**To-do item**
Copy the records line for line, starting with the line that contains "Reading left to" and going on through the end of the records. Omit the pictures.

□ □ □

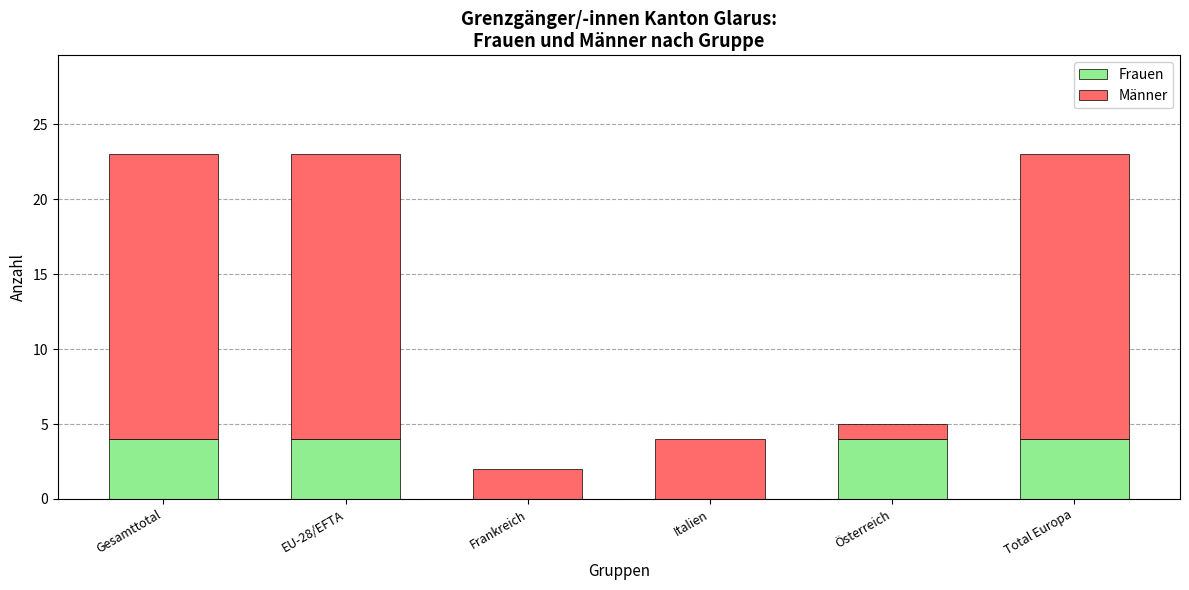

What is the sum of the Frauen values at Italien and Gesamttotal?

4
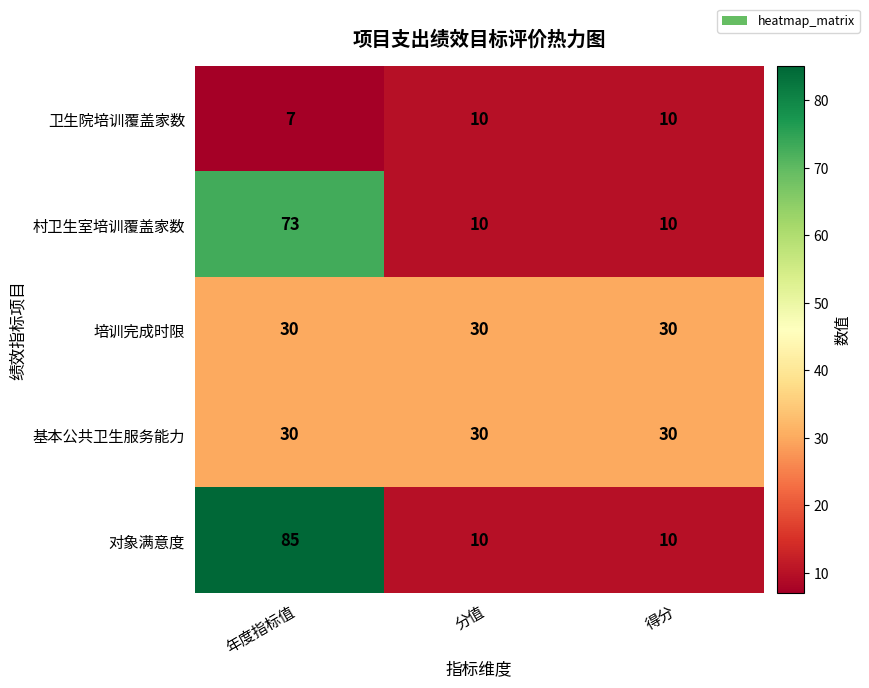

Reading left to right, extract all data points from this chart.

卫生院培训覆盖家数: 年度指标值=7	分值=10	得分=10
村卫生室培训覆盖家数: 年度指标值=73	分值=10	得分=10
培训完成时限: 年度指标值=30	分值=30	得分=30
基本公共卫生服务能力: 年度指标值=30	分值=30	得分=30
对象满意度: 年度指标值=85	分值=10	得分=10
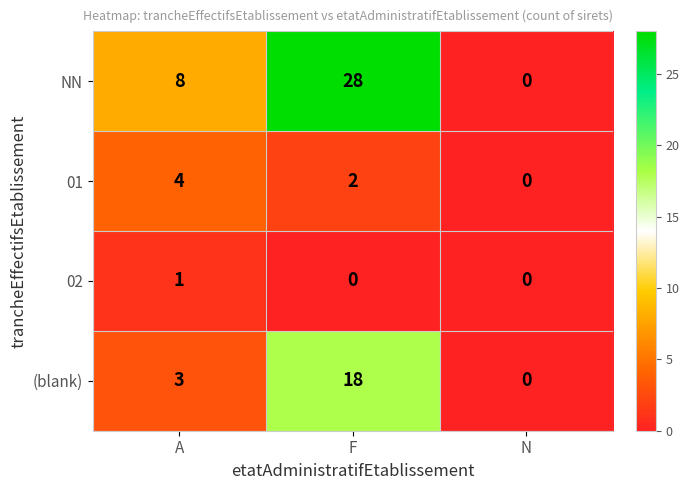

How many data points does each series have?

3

□ □ □

**Exercise answer**
Reading left to right, extract all data points from this chart.

卫生院培训覆盖家数: 年度指标值=7	分值=10	得分=10
村卫生室培训覆盖家数: 年度指标值=73	分值=10	得分=10
培训完成时限: 年度指标值=30	分值=30	得分=30
基本公共卫生服务能力: 年度指标值=30	分值=30	得分=30
对象满意度: 年度指标值=85	分值=10	得分=10

How many data points does each series have?

3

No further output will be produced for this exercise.